## Chart understanding data
=======

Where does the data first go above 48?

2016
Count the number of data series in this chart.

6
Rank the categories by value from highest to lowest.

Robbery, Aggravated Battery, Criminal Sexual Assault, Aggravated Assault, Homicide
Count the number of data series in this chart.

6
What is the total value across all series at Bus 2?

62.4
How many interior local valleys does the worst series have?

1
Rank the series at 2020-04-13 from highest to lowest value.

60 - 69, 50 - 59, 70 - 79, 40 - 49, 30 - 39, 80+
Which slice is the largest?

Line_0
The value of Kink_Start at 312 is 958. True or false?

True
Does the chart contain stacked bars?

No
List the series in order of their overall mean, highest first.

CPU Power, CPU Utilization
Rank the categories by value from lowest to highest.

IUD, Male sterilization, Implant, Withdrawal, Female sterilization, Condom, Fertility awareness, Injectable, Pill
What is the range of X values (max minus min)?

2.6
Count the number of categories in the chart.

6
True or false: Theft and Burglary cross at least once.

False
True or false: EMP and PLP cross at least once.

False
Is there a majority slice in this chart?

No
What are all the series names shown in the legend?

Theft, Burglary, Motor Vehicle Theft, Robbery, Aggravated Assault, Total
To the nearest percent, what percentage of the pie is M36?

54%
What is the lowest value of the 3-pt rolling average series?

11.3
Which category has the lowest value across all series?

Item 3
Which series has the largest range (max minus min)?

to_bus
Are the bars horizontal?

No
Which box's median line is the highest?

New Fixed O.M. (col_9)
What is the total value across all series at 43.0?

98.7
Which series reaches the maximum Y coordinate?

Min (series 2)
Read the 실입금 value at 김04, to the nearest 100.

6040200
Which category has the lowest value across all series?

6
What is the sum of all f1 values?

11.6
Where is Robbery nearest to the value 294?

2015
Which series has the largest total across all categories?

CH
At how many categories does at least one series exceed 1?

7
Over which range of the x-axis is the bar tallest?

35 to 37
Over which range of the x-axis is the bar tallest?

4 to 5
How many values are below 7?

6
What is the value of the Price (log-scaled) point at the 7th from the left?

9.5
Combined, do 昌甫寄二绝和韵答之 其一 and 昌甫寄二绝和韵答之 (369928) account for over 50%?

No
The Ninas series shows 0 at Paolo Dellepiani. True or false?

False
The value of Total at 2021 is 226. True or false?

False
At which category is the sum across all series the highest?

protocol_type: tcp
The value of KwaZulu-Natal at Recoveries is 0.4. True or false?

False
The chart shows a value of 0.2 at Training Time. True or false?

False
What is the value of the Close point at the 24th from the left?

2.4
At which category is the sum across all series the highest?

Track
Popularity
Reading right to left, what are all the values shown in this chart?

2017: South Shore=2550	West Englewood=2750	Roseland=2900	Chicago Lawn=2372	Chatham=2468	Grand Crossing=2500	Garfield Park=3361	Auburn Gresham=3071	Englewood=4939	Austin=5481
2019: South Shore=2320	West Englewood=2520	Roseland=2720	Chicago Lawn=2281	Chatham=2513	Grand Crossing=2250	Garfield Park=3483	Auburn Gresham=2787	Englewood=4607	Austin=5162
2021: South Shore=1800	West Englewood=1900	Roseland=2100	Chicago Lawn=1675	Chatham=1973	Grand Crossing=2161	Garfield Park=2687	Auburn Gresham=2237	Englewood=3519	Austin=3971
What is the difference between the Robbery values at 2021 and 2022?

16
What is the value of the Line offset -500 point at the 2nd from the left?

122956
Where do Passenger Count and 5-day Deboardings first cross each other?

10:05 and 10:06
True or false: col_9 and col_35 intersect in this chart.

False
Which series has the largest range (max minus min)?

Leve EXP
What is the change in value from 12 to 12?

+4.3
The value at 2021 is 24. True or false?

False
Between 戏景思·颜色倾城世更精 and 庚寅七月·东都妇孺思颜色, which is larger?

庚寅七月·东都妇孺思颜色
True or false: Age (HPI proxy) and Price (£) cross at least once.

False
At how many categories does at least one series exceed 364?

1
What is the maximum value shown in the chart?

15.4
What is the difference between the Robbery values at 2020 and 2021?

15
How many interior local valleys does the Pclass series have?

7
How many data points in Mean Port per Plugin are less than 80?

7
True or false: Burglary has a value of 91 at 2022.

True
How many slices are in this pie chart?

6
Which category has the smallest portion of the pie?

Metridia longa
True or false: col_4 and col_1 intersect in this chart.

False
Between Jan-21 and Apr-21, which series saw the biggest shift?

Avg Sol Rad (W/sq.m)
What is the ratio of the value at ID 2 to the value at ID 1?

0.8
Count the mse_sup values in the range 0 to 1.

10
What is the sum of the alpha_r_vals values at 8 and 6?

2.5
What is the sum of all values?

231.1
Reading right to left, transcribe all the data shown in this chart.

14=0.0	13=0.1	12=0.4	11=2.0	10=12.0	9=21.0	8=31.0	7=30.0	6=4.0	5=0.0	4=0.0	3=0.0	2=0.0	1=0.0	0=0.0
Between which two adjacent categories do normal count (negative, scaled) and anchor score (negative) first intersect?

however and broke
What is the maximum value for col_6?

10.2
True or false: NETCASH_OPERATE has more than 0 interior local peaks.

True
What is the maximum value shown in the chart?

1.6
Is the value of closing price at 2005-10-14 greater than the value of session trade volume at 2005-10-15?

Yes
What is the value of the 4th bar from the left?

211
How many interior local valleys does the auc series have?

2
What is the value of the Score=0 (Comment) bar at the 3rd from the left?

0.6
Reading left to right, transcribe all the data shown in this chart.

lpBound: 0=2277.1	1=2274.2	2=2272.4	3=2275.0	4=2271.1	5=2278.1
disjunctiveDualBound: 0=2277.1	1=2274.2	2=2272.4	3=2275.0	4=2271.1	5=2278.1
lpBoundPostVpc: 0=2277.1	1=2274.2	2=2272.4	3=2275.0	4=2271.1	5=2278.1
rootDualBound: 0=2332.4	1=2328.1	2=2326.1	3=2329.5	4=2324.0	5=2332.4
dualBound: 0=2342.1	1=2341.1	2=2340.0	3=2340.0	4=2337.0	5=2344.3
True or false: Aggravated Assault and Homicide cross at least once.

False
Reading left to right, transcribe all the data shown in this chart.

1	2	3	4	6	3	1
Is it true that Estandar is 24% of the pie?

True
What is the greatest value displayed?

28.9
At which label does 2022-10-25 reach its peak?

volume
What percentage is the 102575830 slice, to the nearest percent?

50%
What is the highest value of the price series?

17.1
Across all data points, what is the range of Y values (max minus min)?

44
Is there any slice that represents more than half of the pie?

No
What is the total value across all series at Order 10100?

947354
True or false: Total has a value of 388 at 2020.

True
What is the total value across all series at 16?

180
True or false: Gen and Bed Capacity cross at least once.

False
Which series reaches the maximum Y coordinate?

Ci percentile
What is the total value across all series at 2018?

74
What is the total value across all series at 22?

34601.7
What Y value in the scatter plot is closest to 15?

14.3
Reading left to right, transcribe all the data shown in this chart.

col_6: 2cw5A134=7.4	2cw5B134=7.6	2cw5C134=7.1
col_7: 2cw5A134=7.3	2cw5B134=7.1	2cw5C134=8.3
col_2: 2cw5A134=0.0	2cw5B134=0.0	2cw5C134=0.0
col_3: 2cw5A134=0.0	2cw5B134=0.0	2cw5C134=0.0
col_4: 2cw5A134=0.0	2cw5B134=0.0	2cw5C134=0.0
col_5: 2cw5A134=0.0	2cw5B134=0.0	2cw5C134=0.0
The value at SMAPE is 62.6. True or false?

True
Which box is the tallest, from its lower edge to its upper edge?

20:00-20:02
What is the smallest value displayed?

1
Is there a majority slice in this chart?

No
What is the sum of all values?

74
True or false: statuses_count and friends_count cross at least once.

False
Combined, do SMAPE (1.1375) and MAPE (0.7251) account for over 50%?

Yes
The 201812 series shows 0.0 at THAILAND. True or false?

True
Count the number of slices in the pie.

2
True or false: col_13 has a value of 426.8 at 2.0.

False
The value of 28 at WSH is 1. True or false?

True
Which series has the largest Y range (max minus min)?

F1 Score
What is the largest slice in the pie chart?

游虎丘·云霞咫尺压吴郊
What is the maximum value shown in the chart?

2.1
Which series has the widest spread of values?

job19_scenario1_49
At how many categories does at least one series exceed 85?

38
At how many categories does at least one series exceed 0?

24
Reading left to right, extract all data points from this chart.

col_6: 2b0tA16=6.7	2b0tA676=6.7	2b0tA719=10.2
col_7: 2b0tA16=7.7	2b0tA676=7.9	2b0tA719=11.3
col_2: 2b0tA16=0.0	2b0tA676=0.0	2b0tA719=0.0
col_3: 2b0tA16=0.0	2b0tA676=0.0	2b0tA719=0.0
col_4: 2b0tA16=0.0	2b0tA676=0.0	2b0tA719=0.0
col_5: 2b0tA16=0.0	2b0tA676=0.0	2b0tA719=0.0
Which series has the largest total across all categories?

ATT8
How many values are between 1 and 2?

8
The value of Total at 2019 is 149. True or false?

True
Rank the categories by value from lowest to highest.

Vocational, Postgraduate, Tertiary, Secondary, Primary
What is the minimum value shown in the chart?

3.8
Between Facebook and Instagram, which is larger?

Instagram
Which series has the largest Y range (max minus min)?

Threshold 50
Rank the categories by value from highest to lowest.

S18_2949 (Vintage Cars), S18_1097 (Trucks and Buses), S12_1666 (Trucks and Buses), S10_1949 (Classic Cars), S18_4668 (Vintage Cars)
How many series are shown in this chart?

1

=======

## Required work
Report each line in the entries above that includes the word "nearest", copying every such line in full.

## The completed task
To the nearest percent, what percentage of the pie is M36?
Read the 실입금 value at 김04, to the nearest 100.
Where is Robbery nearest to the value 294?
What percentage is the 102575830 slice, to the nearest percent?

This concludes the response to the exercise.